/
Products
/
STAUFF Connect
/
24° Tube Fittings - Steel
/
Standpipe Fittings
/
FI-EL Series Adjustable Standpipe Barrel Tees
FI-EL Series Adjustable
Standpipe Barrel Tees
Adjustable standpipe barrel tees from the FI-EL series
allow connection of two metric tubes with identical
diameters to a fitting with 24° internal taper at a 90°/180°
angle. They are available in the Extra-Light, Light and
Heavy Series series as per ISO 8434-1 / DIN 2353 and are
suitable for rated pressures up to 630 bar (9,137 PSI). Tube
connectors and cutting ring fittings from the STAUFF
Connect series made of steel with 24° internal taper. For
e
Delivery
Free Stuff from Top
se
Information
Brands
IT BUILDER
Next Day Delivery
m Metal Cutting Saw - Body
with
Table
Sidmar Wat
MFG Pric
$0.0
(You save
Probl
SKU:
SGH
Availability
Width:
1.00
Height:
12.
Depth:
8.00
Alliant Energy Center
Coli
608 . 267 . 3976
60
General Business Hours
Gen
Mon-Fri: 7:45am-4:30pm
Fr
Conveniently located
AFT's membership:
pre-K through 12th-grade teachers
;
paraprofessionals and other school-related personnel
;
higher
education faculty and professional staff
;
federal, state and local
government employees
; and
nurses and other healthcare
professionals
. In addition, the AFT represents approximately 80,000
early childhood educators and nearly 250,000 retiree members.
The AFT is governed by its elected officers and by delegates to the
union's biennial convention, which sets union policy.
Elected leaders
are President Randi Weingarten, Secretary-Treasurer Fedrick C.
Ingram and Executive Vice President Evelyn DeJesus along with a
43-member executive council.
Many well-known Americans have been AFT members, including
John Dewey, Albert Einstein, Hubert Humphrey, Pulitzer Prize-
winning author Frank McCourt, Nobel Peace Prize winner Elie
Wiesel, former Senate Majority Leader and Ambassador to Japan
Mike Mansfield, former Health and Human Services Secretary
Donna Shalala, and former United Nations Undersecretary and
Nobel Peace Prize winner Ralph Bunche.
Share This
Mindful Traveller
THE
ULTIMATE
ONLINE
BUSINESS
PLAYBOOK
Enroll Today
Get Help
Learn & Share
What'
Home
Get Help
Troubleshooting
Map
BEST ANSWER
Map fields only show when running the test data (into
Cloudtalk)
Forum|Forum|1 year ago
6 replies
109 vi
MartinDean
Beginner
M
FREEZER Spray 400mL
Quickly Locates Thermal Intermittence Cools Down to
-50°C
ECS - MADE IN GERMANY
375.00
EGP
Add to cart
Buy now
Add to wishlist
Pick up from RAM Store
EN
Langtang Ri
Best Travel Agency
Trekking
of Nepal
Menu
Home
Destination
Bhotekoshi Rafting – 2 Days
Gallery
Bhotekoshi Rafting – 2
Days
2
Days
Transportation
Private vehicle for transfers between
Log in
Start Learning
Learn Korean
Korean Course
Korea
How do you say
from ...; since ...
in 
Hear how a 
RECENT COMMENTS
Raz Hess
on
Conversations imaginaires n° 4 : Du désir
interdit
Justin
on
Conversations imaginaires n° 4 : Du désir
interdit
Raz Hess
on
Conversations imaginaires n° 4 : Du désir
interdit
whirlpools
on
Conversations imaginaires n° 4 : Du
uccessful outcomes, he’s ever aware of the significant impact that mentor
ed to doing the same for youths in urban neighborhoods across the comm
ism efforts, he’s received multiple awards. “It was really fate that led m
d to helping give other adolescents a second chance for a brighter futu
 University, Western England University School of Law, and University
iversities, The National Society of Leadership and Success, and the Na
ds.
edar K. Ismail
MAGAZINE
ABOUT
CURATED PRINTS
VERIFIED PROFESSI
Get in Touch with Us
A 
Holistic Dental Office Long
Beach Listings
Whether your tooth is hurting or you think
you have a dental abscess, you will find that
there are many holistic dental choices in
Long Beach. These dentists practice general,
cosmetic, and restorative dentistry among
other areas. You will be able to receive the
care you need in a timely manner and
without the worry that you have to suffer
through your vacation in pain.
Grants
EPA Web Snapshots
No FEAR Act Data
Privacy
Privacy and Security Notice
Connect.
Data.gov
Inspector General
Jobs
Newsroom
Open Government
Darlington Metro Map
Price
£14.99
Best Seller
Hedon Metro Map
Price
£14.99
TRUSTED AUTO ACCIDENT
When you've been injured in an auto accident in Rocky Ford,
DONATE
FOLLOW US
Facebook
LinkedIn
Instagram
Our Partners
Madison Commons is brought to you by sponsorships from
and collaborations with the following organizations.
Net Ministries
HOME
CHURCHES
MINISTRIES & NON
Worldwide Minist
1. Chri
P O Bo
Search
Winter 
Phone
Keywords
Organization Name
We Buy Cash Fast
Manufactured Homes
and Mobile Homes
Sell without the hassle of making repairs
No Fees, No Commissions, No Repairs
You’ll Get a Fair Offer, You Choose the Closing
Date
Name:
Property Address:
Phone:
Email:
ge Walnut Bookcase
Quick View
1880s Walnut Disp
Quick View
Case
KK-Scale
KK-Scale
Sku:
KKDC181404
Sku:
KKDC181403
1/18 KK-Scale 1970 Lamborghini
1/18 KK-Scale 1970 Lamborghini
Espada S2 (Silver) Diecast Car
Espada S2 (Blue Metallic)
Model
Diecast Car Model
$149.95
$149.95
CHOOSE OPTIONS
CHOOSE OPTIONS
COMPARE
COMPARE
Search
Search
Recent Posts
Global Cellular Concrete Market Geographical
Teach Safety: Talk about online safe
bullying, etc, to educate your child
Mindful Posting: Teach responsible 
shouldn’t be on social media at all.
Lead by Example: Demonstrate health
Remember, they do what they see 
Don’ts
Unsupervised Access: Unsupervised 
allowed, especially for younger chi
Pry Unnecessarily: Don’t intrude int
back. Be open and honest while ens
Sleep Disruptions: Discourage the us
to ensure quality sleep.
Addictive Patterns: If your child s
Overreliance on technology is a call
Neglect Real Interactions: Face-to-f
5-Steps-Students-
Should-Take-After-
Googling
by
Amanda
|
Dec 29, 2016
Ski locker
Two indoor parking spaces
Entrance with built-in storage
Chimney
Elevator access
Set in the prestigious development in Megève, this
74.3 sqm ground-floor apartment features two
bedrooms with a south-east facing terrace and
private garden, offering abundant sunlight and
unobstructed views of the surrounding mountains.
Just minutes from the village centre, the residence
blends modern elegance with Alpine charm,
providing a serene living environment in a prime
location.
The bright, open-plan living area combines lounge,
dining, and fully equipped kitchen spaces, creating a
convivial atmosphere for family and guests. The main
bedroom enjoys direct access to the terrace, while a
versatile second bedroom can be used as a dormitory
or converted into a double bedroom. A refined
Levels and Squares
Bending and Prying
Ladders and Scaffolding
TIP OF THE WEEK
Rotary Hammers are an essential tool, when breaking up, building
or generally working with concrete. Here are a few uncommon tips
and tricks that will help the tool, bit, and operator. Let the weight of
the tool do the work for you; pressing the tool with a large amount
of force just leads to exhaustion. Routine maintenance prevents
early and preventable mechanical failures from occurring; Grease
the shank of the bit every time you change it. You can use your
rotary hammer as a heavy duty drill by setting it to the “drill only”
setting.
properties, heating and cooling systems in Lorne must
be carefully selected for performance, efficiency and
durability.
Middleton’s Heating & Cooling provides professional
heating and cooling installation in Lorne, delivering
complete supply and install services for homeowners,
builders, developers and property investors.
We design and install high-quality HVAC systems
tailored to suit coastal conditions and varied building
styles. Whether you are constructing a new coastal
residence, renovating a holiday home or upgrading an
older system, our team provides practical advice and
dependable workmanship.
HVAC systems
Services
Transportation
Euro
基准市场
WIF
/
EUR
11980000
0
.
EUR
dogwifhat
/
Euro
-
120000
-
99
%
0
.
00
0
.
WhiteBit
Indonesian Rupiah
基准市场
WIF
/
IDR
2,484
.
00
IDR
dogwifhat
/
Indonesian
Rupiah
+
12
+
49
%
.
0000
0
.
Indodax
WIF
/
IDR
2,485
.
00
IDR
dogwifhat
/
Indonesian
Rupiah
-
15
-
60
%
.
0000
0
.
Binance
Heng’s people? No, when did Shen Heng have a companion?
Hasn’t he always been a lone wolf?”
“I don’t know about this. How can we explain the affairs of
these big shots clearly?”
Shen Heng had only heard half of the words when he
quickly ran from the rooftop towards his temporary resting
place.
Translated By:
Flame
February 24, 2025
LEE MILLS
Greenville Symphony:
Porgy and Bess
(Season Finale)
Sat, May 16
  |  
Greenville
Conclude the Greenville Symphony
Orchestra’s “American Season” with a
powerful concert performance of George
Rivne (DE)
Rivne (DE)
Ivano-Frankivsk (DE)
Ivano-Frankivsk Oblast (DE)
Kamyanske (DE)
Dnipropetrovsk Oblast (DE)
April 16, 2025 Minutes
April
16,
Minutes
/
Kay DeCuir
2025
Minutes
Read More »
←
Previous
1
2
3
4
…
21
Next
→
════════════════
Copy the records word for word, beginning with the very first line and ending with the line that contains "suitable for rated", including that line.

-- Reply --
/
Products
/
STAUFF Connect
/
24° Tube Fittings - Steel
/
Standpipe Fittings
/
FI-EL Series Adjustable Standpipe Barrel Tees
FI-EL Series Adjustable
Standpipe Barrel Tees
Adjustable standpipe barrel tees from the FI-EL series
allow connection of two metric tubes with identical
diameters to a fitting with 24° internal taper at a 90°/180°
angle. They are available in the Extra-Light, Light and
Heavy Series series as per ISO 8434-1 / DIN 2353 and are
suitable for rated pressures up to 630 bar (9,137 PSI). Tube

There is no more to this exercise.